Ruth Chandler, coordinator of service user and carer involvement at the Sussex trust, says that involving service users at the design stage helps effectiveness. The trust has set up a lived experience advisory panel to ensure this happens.
“We have a real sense of making sure that research means something to each of the stakeholders and that our culture supports research across the cycle,” says Dr Hayward.
A fragmenting and evolving picture of NHS-funded provision is also likely to impact on research. The NIHR clinical research network is committed to supporting research in all settings but is having to adjust as new organisations become involved in provision. “We know that with any qualified provider, social enterprises and so on we will have to keep an eye on how research is embedded in them,” says Dr Morgan.
Social enterprise Nottingham Citycare – which grew out of the provider side of the primary care trust 18 months ago – is involved in several research projects.
‘We have a real sense of making sure that research means something to each of the stakeholders and that our culture supports research across the cycle’
One of the major pieces of work the social enterprise has been able to push forward is a feasibility study looking at developing a falls package aimed at carer homes.
Like many community services providers, it has a falls prevention team and has a package of care for patients who fall over – but this has mainly been aimed at people who are living independently. Care home patients will have different issues – for example, they may be less mobile and a significant proportion will have cognitive impairments such as dementia. Delivering care is also likely to need the involvement of care home staff.
A package of care designed for patients in care homes is being tested in a small number of patients (with controls) and the work will look at the feasibility of a larger study.

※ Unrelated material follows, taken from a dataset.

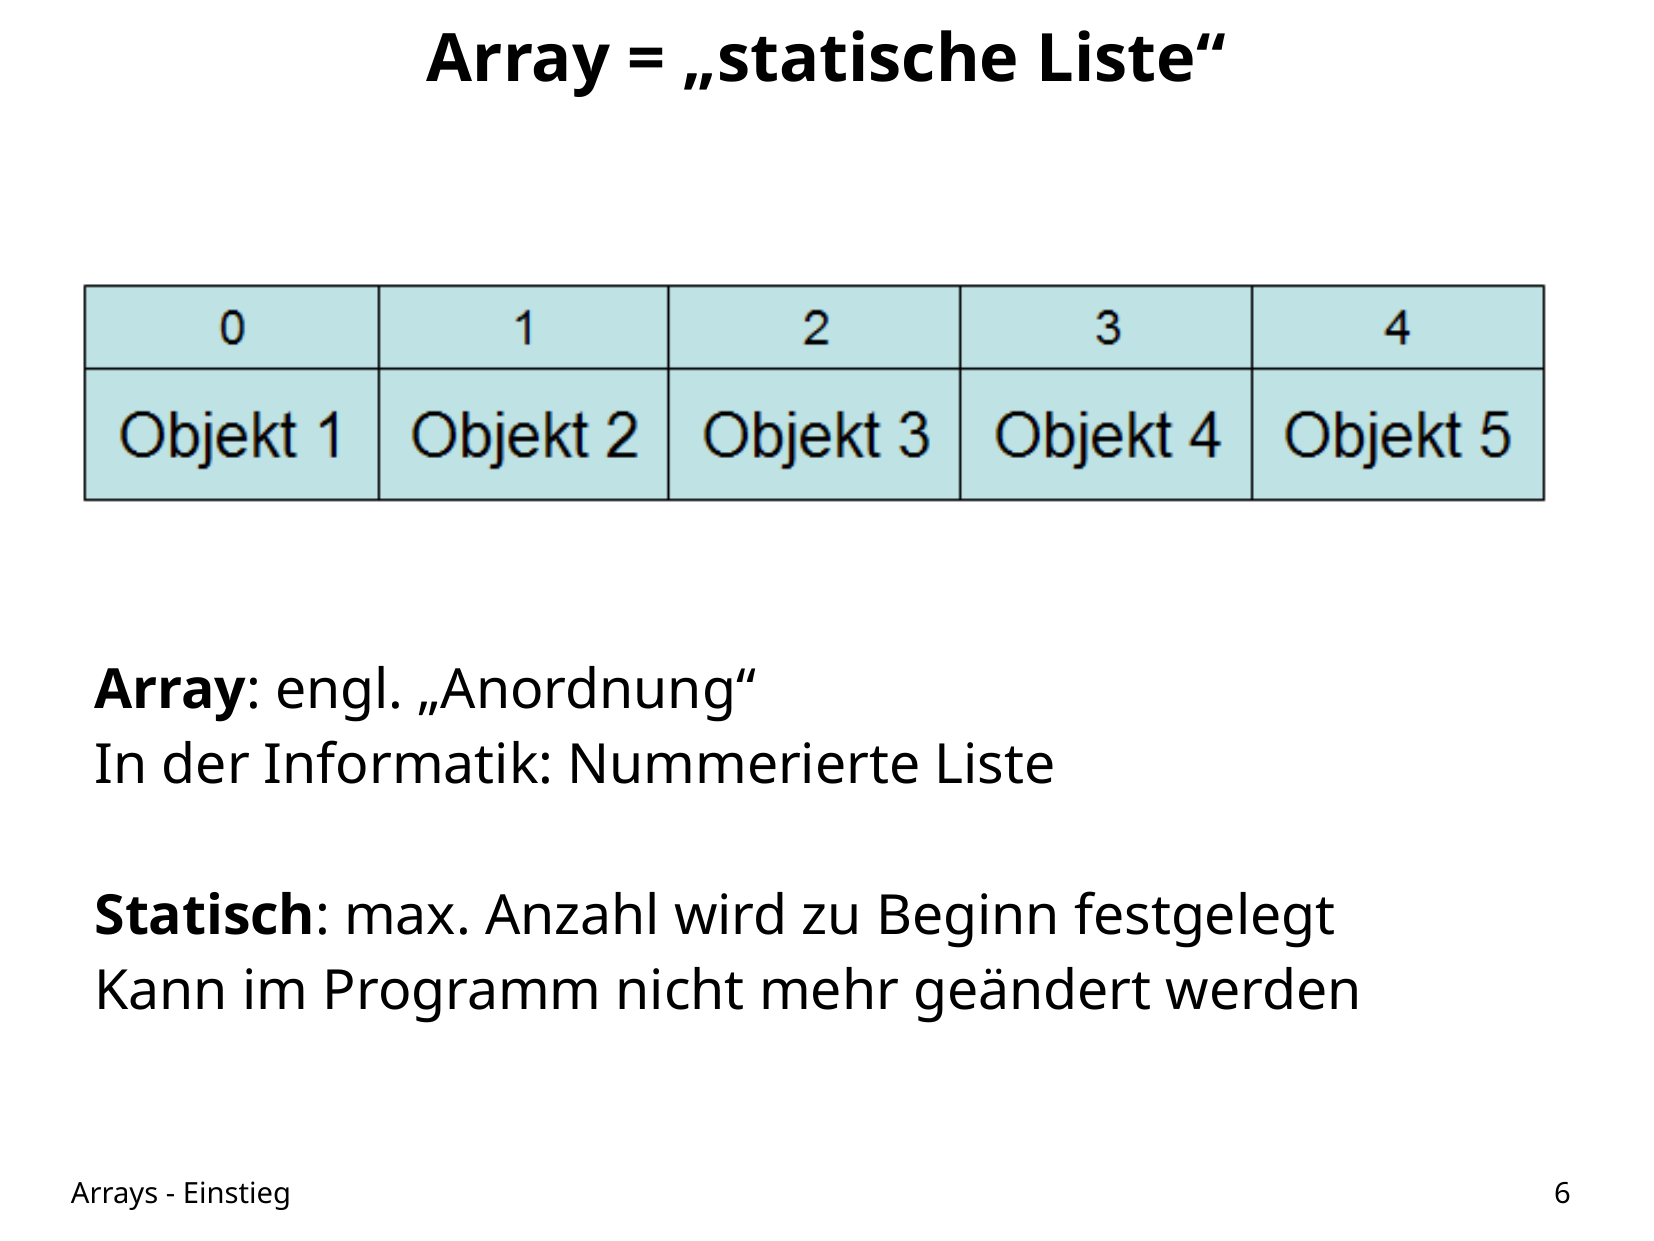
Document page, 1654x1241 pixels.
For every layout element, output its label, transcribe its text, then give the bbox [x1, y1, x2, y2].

Other pieces of work include a study into the role of outdoor mobility in patients after stroke, which started while it was still part of the PCT and which is also funded by the NIHR. A project on preventing falls in early-stage dementia patients is also planned.
“We have to do research which is pertinent to our population. We are not a laboratory-based environment and we don’t have any medics in the social enterprise,” says Pip Logan, an occupational therapist who divides her time between clinical care and research and is lead researcher for nurses and allied health professionals in the organisation. “Our key selling point is about building this research culture in the staff and building staff up.”
But does being a social enterprise help this? Ms Logan says there is a flatter management structure, which can aid quick decision making about research. It also has a written research strategy. Research ideas very much come from the bottom up and are based in the issues staff encounter in their everyday work – issues which are likely to be encountered by community staff across the country,
Future possibilities include clinical academic posts which are being set up by the NIHR to offer staff the opportunity to do research while remaining in their jobs. “The organisation has got really keen on this – it is a win-win situation for the staff and research,” she says.